Prima le monovolume, poi suv e crossover, hanno messo via via sempre più in ombra le station wagon, che oggi rappresentano ormai circa il 6-7 per cento del nostro mercato. Un fenomeno in sintonia con quanto accade negli altri paesi, perfino negli Stati Uniti, “inventori” e promotori di una formula che comunque, nel recente passato, non ha mancato di mietere grandi e universali consensi.
L’Italia, d’altra parte, in ambito europeo ha tardato molto ad apprezzare questo tipo di vetture, considerate per lungo tempo soprattutto mezzi da lavoro. Dalle 500 Giardiniera alle derivate dalla 1100 e dalla 124, alle numerose straniere pur presenti, il ruolo prevalente non è stato messo in discussione, almeno fino alla metà degli anni Settanta.
La svolta svedese
La svolta, da noi ma non solo, ha una protagonista che avrà un effetto di trascinamento sulla concorrenza e nelle categorie inferiori: la station wagon della serie 240 Volvo. Un’auto diventata nei fatti un archetipo, un’icona del genere, che ha saputo conquistare le clientele più varie e interclassiste, dai padri di famiglia numerosa, agli sportivi, ai single modaioli, ai manager attenti all’immagine. Siglata 245 (l’ultima cifra fa riferimento al numero delle porte), in realtà la vettura, lanciata nel 1974, nasce in continuità con altri modelli che hanno già contribuito ad identificare fortemente la Casa svedese come riferimento in materia. Un percorso iniziato con la 444 Duett del 1953 e proseguito con le versioni di Amazon e Serie 140, per arrivare appunto ad una evoluzione particolarmente riuscita.
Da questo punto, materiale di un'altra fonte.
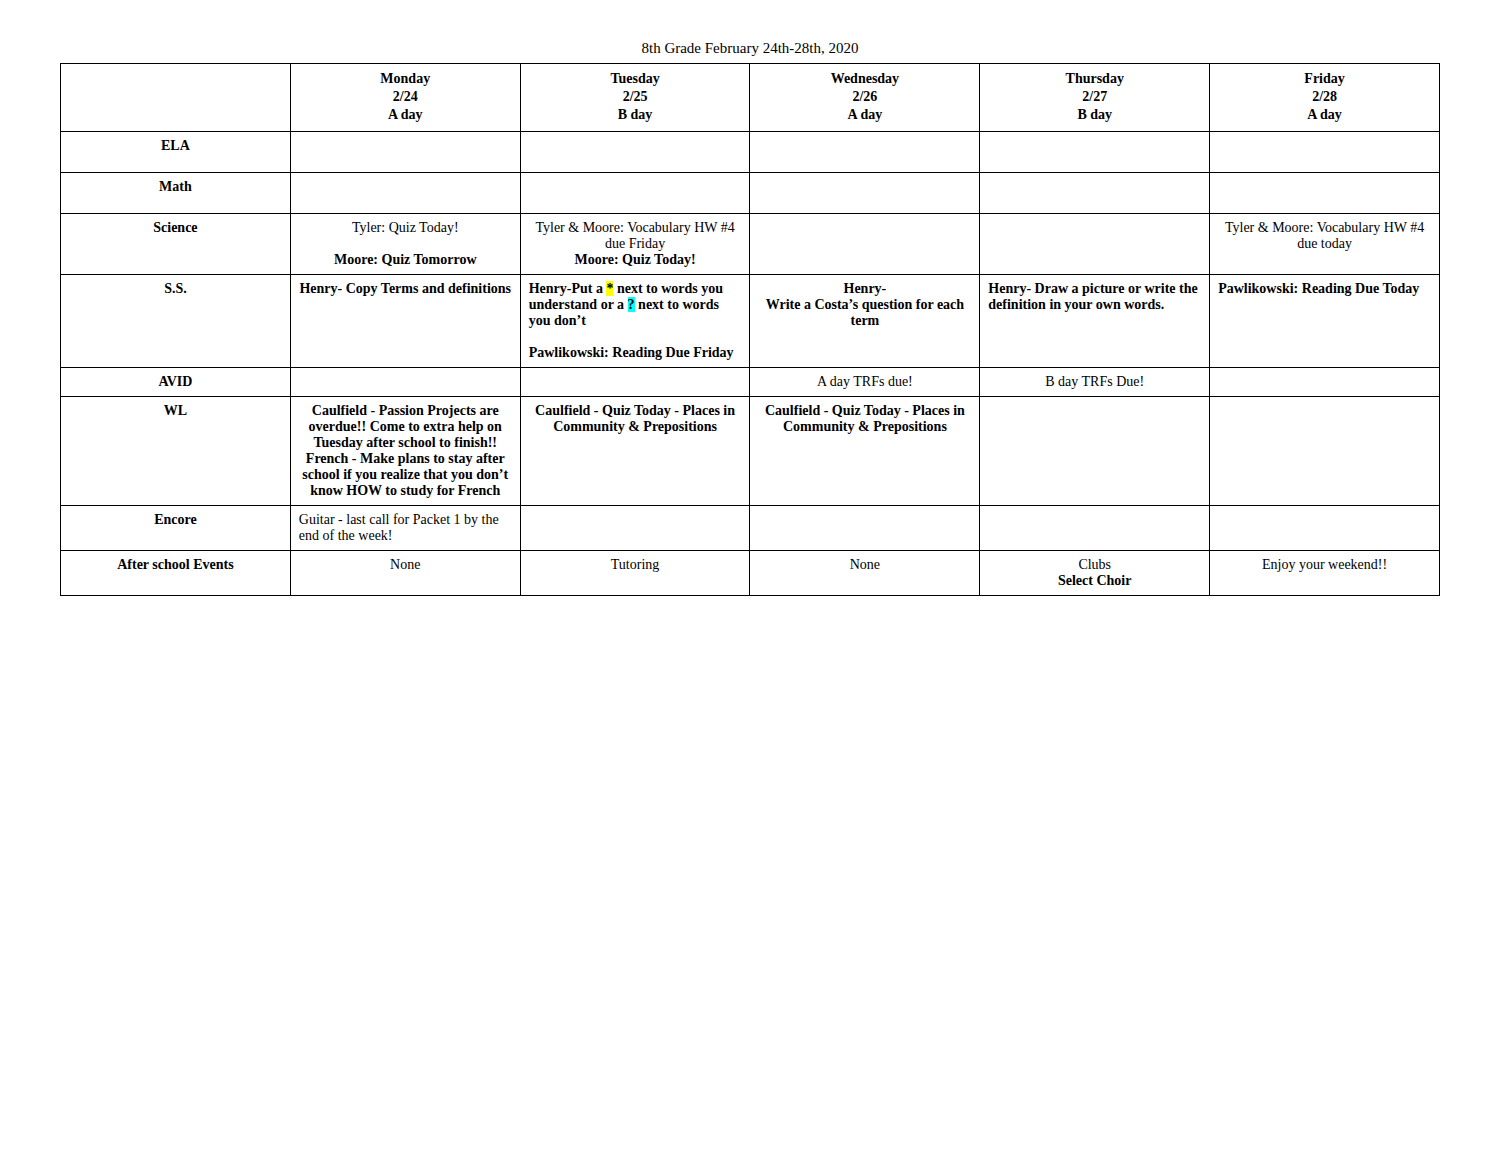8th Grade February 24th-28th, 2020
| | Monday 2/24 A day | Tuesday 2/25 B day | Wednesday 2/26 A day | Thursday 2/27 B day | Friday 2/28 A day |
| --- | --- | --- | --- | --- | --- |
| ELA | | | | | |
| Math | | | | | |
| Science | Tyler: Quiz Today! Moore: Quiz Tomorrow | Tyler & Moore: Vocabulary HW #4 due Friday Moore: Quiz Today! | | | Tyler & Moore: Vocabulary HW #4 due today |
| S.S. | Henry- Copy Terms and definitions | Henry-Put a * next to words you understand or a ? next to words you don’t Pawlikowski: Reading Due Friday | Henry- Write a Costa’s question for each term | Henry- Draw a picture or write the definition in your own words. | Pawlikowski: Reading Due Today |
| AVID | | | A day TRFs due! | B day TRFs Due! | |
| WL | Caulfield - Passion Projects are overdue!! Come to extra help on Tuesday after school to finish!! French - Make plans to stay after school if you realize that you don’t know HOW to study for French | Caulfield - Quiz Today - Places in Community & Prepositions | Caulfield - Quiz Today - Places in Community & Prepositions | | |
| Encore | Guitar - last call for Packet 1 by the end of the week! | | | | |
| After school Events | None | Tutoring | None | Clubs Select Choir | Enjoy your weekend!! |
Progettata per la sicurezza
Non è rivoluzionaria la 245, anzi è piuttosto tradizionale e conservatrice nell’impostazione tecnica (trazione posteriore, retrotreno ad assale rigido), però i suoi tratti squadrati con i monumentali paraurti fanno immediatamente percepire un impegno progettuale rivolto alla sicurezza che, sotto pelle, si traduce nei sistemi allora più avanzati di protezione “passiva”. Ulteriori prerogative, l’efficace trattamento anticorrosione della carrozzeria e la verniciatura a quattro strati, che contribuiscono alla fama di affidabilità e longevità. All’interno, la cura costruttiva senza fronzoli si sposa con un abitacolo spazioso e con un vano di carico eccezionale per volumi, con una capacità record variabile da 1.200 a 2.150 litri. La wagon Volvo, inoltre, è mastodontica nelle dimensioni (lunga oltre 4,70 metri), ma rivela un’agilità e una docilità nelle manovre insospettabili, mentre il motore, un robusto e tranquillo due litri inizialmente da 82 cavalli, consente prestazioni più che oneste.
Aumenta la potenza
Lo sviluppo del progetto porterà ad un 2.200 e all’alimentazione ad iniezione per una potenza che arriverà a 123 cavalli e ad un acuto addirittura di tono sportivo, con la Turbo del 1981 da 155 cavalli in grado di sfiorare i 200 chilometri orari. Pecca, mai risolta, i consumi elevati per tutte le versioni, che comunque non saranno troppo di ostacolo nell’ambito “premium” dove la station svedese si colloca, in particolare proprio in Italia. Il successo è tale che, nel 1989 quando la vettura è prossima al pensionamento (ne verranno prodotte complessivamente oltre 800.000) e affiancata dalla più moderna 740, viene offerta in una edizione realizzata appositamente per il nostro mercato e dall’ottimo rapporto prezzo/contenuti. Battezzata 240 Polar e poi Super Polar, con ricco allestimento completo di selleria in pelle e condizionatore, motore anche catalizzato da 109 cavalli e ABS, conquisterà ancora 15.000 clienti fino al 1993.
Anni Novanta che vedono le station wagon rappresentare il 70% delle vendite Volvo nel mondo, affermazione di indiscutibile prestigio e supremazia nel settore, oggi solo un ricordo per la casa scandinava di proprietà cinese che in primo piano nella gamma ha fatto emergere, in sintonia con le nuove tendenze, i suv delle tre serie XC.